Dua Staf Save the Children Tewas Dibunuh dan Dibakar di Myanmar
Save the Children telah mengkonfirmasi dua stafnya tewas dalam serangan yang dituduhkan pada Militer Myanmar.
Penulis: Yurika Nendri Novianingsih
Editor: Garudea Prabawati
Pasukan Pertahanan Nasional Karenni, salah satu milisi terbesar yang menentang junta, mengatakan yang tewas bukanlah anggota milisi tetapi warga sipil yang mencari perlindungan dari konflik.
"Kami sangat terkejut melihat semua mayat dengan ukuran berbeda, termasuk anak-anak, wanita dan orang tua," kata seorang komandan dari kelompok itu kepada kantor berita Reuters.

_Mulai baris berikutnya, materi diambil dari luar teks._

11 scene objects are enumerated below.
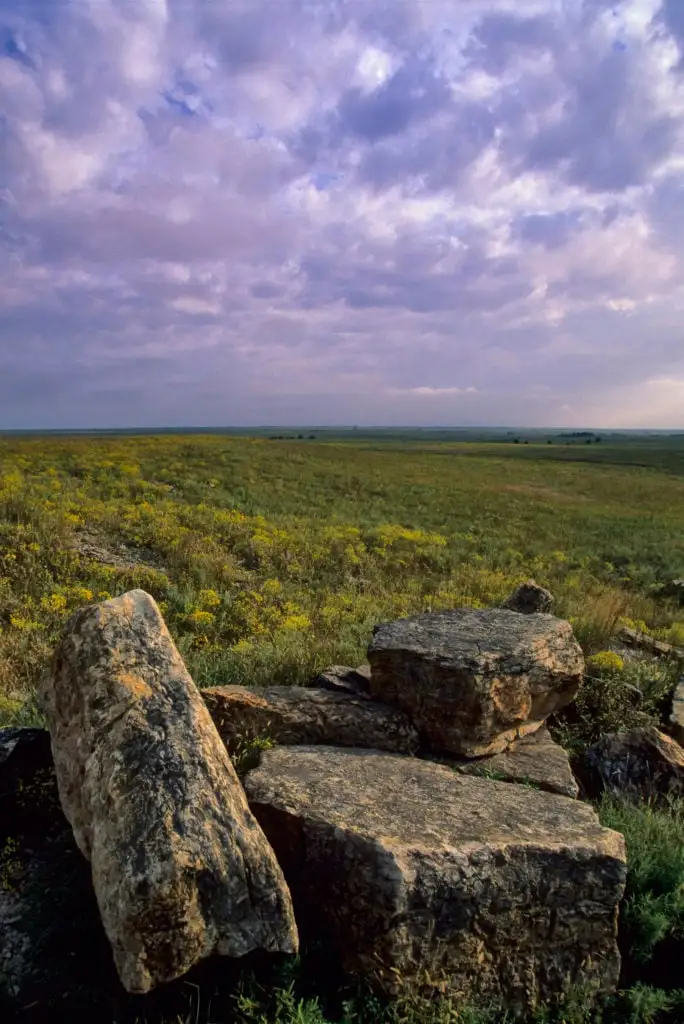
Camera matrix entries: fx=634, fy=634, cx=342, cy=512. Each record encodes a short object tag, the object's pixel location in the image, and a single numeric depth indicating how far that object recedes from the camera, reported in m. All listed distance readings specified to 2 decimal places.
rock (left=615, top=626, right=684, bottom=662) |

Seorang juru bicara militer Myanmar mengatakan pertempuran telah pecah di Hpruso pada hari Jumat (24/12/2021) setelah pasukannya berusaha menghentikan tujuh mobil yang mengemudi dengan cara yang mencurigakan.
Seorang pejabat tinggi Perserikatan Bangsa-Bangsa (PBB) mengatakan, dia merasa "ngeri" dengan laporan tewasnya 35 warga sipil akibat dibakar di Myanmar timur.
PBB menuntut pemerintah melakukan penyelidikan menyeluruh dan transparan.
Sebuah kelompok pemantau dan media lokal menyalahkan serangan itu pada pasukan militer.
"Saya mengutuk insiden menyedihkan ini dan semua serangan terhadap warga sipil di seluruh negeri, yang dilarang berdasarkan hukum humaniter internasional," kata Wakil Sekjen PBB untuk Urusan Kemanusiaan, Martin Griffiths, Minggu (26/12/2021), seperti dikutip dari Al Jazeera.
"Saya meminta pihak berwenang untuk segera memulai penyelidikan menyeluruh dan transparan atas insiden tersebut sehingga pelaku dapat segera dibawa ke pengadilan," kata Griffiths.
“Selain itu, saya menyerukan kepada Angkatan Bersenjata Myanmar dan semua kelompok bersenjata di Myanmar untuk mengambil semua tindakan untuk melindungi warga sipil dari bahaya,” tambahnya.
Kedutaan Besar Amerika Serikat di Myanmar mengatakan, pihaknya terkejut dengan serangan barbar di negara bagian Kayah yang menewaskan sedikitnya 35 warga sipil, termasuk wanita dan anak-anak.
"Kami akan terus mendesak pertanggungjawaban atas para pelaku kampanye kekerasan yang sedang berlangsung terhadap rakyat Burma," katanya dalam sebuah pernyataan di media sosial.
Kekacauan Myanmar
Myanmar berada dalam kekacauan politik sejak militer menggulingkan pemerintah terpilih pemenang Nobel Aung San Suu Kyi pada Februari, menuduh kecurangan dalam pemilihan yang dimenangkan partainya.
Lebih dari 1.300 orang tewas dalam tindakan keras oleh pasukan keamanan.